▶ What you should do: State how many lines in the items below contain the word "Универсиада". Give only the number.

▶ Given records:

>>>

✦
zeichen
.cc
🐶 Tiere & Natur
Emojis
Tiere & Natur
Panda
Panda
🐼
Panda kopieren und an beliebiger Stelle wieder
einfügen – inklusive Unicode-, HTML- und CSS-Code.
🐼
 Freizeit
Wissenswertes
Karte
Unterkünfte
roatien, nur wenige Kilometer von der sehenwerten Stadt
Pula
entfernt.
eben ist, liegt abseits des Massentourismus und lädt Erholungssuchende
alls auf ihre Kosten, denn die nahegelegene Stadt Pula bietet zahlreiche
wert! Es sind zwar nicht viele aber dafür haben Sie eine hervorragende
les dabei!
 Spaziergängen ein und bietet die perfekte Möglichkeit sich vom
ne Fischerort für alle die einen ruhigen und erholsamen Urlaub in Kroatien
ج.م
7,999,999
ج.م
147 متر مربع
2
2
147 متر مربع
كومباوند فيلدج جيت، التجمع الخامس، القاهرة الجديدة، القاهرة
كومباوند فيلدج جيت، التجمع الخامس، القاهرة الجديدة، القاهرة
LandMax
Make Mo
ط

<<<
>>>

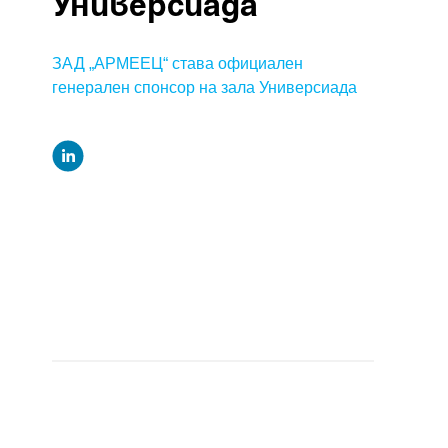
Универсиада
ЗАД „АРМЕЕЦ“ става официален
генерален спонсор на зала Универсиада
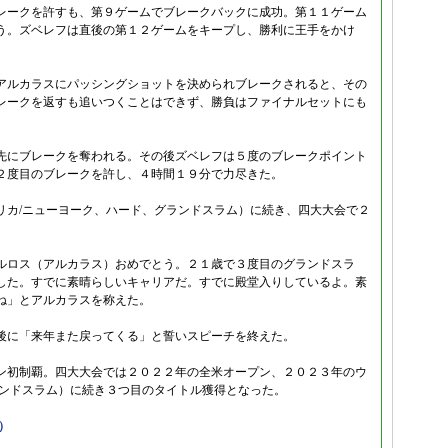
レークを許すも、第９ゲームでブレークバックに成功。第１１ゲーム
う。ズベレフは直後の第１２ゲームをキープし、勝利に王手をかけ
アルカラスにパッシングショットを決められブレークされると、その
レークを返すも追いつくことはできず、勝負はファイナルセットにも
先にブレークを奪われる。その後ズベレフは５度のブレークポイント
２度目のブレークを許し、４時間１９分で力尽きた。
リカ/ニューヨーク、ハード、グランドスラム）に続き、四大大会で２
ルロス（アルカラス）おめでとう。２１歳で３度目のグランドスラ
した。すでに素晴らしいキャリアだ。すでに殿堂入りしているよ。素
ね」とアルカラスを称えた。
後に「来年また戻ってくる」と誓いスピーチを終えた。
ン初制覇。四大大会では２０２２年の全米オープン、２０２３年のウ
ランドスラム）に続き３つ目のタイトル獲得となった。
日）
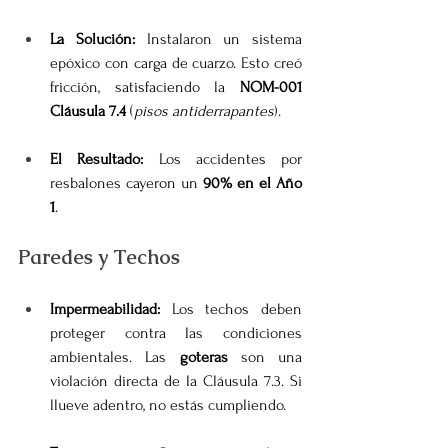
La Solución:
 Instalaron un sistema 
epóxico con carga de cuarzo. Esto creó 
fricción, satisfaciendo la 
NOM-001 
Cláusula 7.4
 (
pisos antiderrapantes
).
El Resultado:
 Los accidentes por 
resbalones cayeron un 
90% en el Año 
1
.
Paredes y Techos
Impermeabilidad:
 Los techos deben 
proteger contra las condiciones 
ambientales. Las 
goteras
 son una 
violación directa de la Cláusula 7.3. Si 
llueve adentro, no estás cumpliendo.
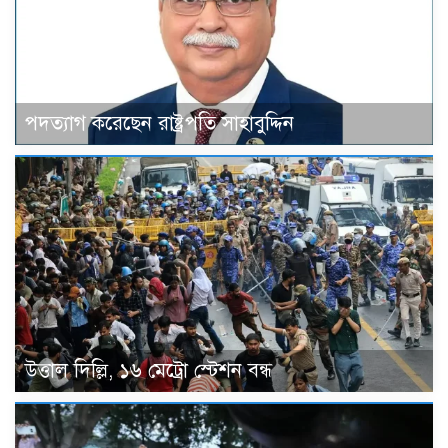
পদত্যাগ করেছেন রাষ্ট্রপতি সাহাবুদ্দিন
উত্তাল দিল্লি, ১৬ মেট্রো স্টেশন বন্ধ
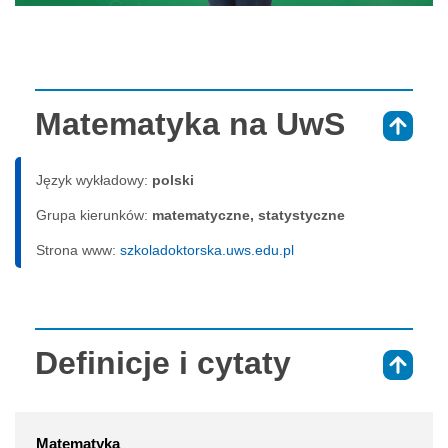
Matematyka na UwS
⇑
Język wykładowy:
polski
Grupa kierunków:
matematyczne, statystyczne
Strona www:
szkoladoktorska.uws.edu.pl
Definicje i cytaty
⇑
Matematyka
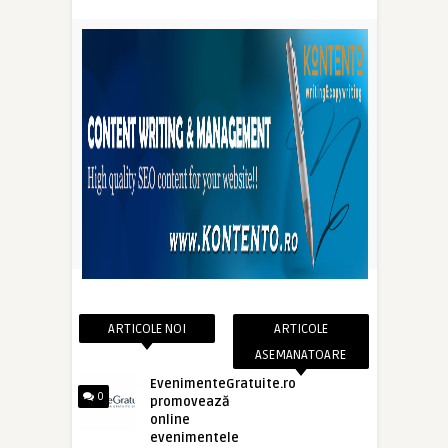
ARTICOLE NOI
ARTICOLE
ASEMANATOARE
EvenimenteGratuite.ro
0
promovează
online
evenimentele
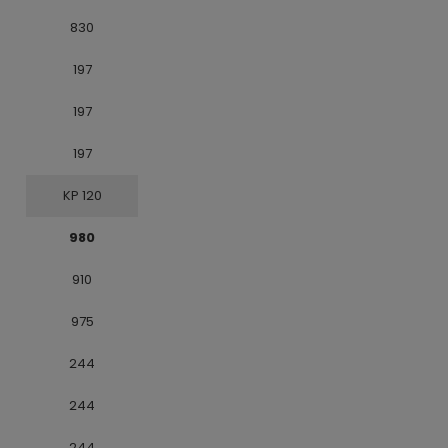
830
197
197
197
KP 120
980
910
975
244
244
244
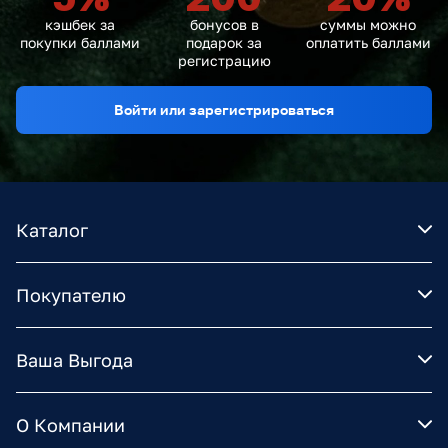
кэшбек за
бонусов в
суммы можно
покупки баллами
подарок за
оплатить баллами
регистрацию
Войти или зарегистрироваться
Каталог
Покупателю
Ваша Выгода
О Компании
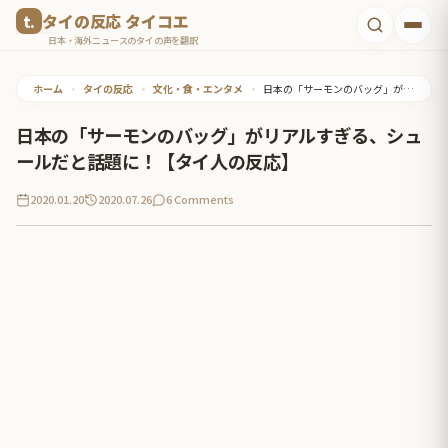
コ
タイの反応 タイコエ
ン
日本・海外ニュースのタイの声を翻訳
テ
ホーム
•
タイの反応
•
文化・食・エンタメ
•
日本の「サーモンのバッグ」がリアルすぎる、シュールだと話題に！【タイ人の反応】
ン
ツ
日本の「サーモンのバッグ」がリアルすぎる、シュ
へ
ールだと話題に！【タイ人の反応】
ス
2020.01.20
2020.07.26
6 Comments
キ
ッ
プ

<<<

▶ Worked solution: 2